Even though Hermes Pan is the credited choreographer on the film, the steamy duet between Bob Fosse and Carol Haney in "From This Moment On" (which includes Fosse doing a complete back-flip) was choreographed by Fosse himself, and lasts only 66 seconds. But it is the sequence that made critics take notice of the future award-winning choreographer and director.
In supplemental information on the DVD mention is made that Keenan Wynn and James Whitmore neglected to rehearse their "Brush Up Your Shakespeare" number more than once or twice because they thought it was silly. When it came time to shoot it they made numerous fumbles and mistakes which the director thought was on purpose. He later complemented them on making it look like something a couple of thugs would perform. They never told him the truth.
In the song "We Open In Venice" they state "No theater guild attraction are we". Theater Guild shows tended to be of the 'story, stop for a song, resume story' variety. Following the success of _Oklahoma_, recognized as the first "integrated" show where the songs were part of the story, rather than a separate entity, many shows, including this one, started following the integrated format. This line is merely telling the audience what to expect.
The original Broadway production of "Kiss Me Kate" opened at the New Century Theater on Thursday, December 30th, 1948. It ran for 1077 performances and won the 1949 Tony Awards for the Best Musical, Best Book & Best Musical Score.
Three songs from this show, "Wunderbar", "I'm Always True To You, Darlin' (In My Fashion)" and "So In Love (With You Am I)", were recorded by numerous artists in the late 1940s and were on the music hit charts for several months.
The pictures on the piano in the opening scene in Fred Graham's apartment feature photos from Howard Keel's prior films roles, including "Showboat" (also starring Kathryn Grayson) and "Annie Get Your Gun."
The movie was shot full frame (1.33:1, including soundtrack area) and then printed with optical soundtrack and interlocked with a magnetic, full-coated strip of film in the theater. While shot on Ansocolor film stock, the prints were by Technicolor, who optically centered the picture to fit the soundtrack on the film (unfortunately, new prints do not have this advantage and the left portion of the picture is cut off prematurely).
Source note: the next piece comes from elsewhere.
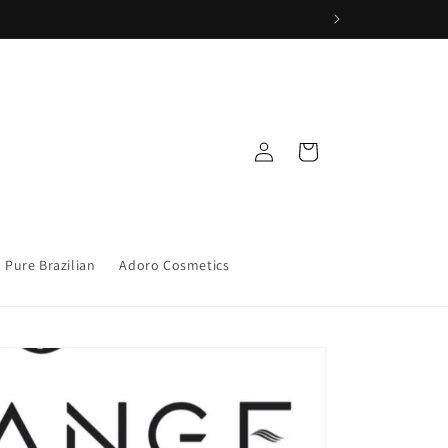
Iniciar
Carrito
sesión
Pure Brazilian
Adoro Cosmetics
According to trade ads, the film was only shot in 3-D and except for the premiere (at Radio City), played at almost all major theaters across the USA in 3-D. According to the director in a 1953 interview, the aspect ratio was intended to be 1.75:1, although it was protected for almost every ratio, due to the ever-changing standards of flat widescreen at the time.
Deanna Durbin had been MGM's first choice for the role of Lilli Vanessi, but despite a visit by producer Jack Cummings to Deanna's home near Paris, she could not be persuaded to emerge from retirement. Miss Durbin already had rejected the chance to portray Lili in London's West End, where the British production played 400 performances at the Coliseum Theatre, running from March 8, 1951 until February 23, 1952. Patricia Morison, Broadway's original Lilli, re-created the part in London.
Several of the Broadway lyrics were considered too "spicy" for a film. For instance, "according to the Kinsey Report" (Alfred Kinsey) was changed to "according to the latest report" in the song, "Too Darn Hot", and a verse containing bawdy puns was omitted from "Brush Up Your Shakespeare" (William Shakespeare).